■ WHAT TO WORK ON ■
Return the text on printhead discharge inspection word for word, starting with "Next, with the" and going on through "with the system.".

■ TEXT SEGMENT ■
Next, with the schematic views illustrated in FIG. 10A to FIG. 10B, description will be given regarding the setting of the discharge determination threshold for each discharge inspection mode and discharge states that can be detected at that time. Here, two discharge inspection modes are described as an example, but there is no limitation to this, and the discharge inspection mode is appropriately set in accordance with the system.

Firstly, a first discharge inspection mode will be described.

The execution timing of the first discharge inspection mode is mainly set after completion of printing of one page or after completion of printing of a predetermined page during continuous page printing.

The purpose of executing this mode is:

to identify non-discharge nozzles and discharge failure nozzles that occurred during printing; and

to perform complementary printing by replacing printing by a specific nozzle with printing by a normal nozzle, and if non-discharge or discharge failure nozzles occur to an extent that image correction by complementary printing is not sufficient, suspend printing and select and execute appropriate recovery processing.

FIG. 10A illustrates a temperature change signal and a value of a determination result signal for each nozzle, when the first discharge inspection mode is executed. In this example, it is assumed that there is a situation where the printhead 3 has 16 nozzles (seg0 to seg15), and the discharge states of the nozzles are different from each other. As described above, since the temperature change signals detected differ in accordance with normal discharge, discharge failure due to ink adhered to the discharge surface, and non-discharge due to ink solidified in a nozzles, the discharge states of the respective nozzles are represented by ○: normal discharge, Δ: discharge failure, and □: non-discharge in FIG. 10A.

[Relative pose estimation data]
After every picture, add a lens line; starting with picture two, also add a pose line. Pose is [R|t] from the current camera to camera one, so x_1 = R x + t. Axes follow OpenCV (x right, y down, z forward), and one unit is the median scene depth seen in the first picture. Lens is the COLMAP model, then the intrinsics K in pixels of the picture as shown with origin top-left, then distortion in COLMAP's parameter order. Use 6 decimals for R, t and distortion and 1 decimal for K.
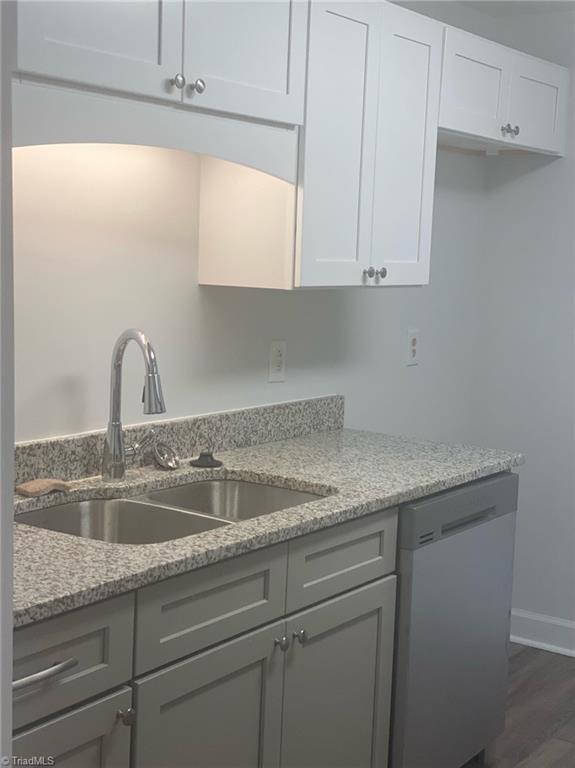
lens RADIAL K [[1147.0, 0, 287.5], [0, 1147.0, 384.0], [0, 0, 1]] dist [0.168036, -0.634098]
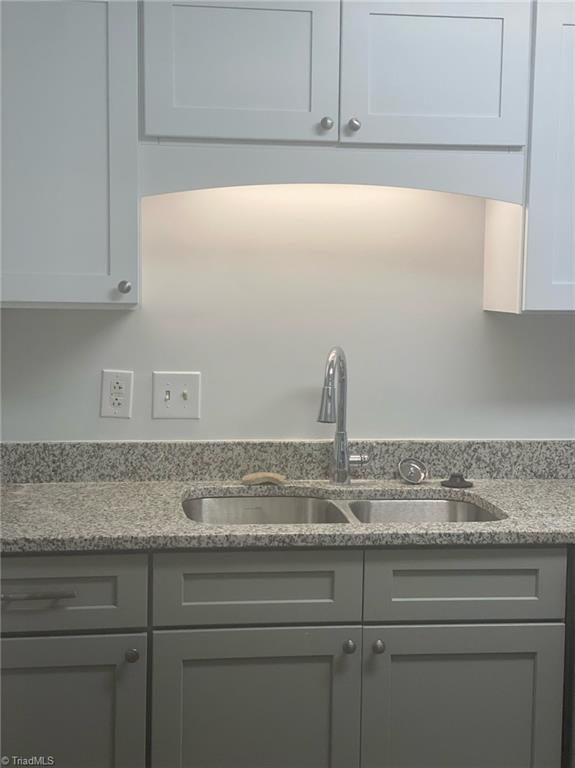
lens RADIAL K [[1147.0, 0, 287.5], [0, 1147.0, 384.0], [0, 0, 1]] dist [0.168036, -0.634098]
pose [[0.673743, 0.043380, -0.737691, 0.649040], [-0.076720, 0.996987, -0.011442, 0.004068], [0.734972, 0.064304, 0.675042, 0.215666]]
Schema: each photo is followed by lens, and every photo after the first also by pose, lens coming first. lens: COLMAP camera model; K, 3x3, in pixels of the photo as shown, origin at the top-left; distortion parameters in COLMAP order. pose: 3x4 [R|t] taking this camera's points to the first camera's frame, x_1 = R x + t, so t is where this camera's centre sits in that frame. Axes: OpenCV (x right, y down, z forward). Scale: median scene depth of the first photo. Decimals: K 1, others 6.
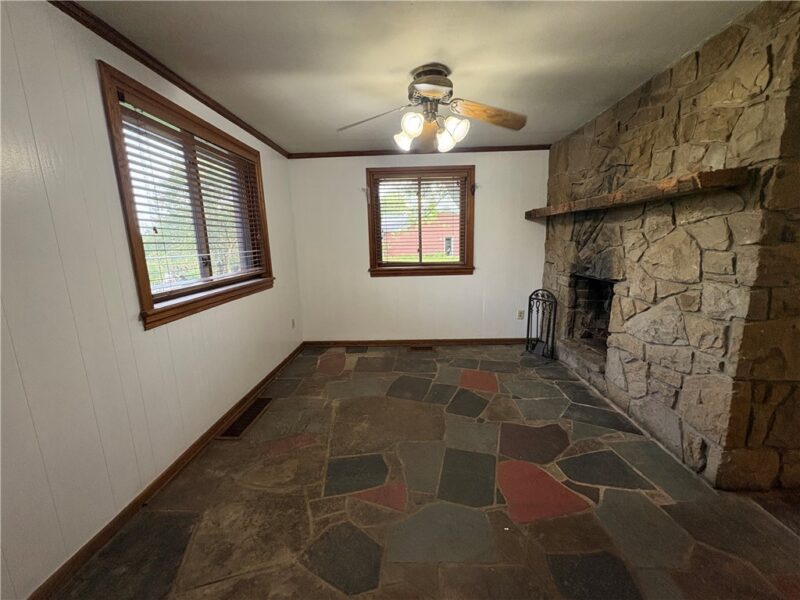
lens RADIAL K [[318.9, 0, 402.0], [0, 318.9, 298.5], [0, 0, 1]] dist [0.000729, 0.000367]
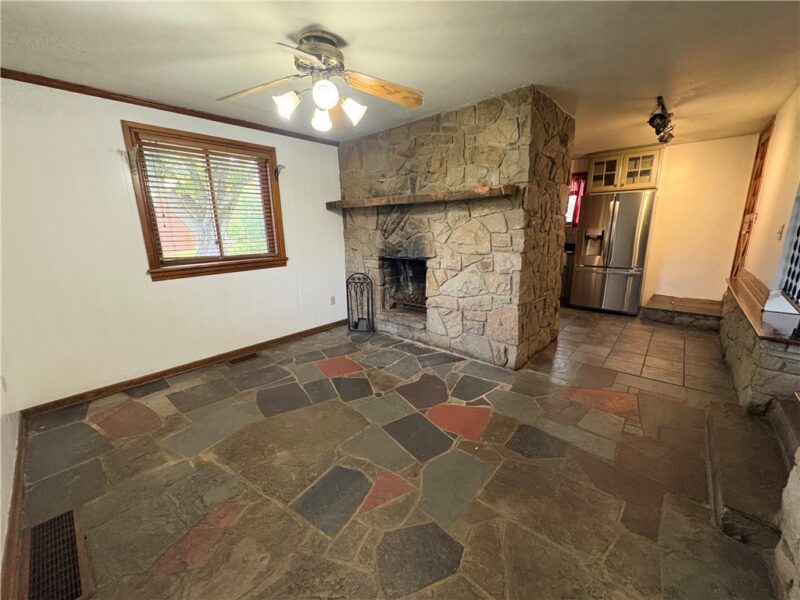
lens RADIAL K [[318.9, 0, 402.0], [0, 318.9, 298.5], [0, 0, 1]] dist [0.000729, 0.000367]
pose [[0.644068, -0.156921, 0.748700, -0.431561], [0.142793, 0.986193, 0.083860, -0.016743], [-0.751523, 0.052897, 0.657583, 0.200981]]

■ SOLUTION FOR THIS EXERCISE ■
Next, with the schematic views illustrated in FIG. 10A to FIG. 10B, description will be given regarding the setting of the discharge determination threshold for each discharge inspection mode and discharge states that can be detected at that time. Here, two discharge inspection modes are described as an example, but there is no limitation to this, and the discharge inspection mode is appropriately set in accordance with the system.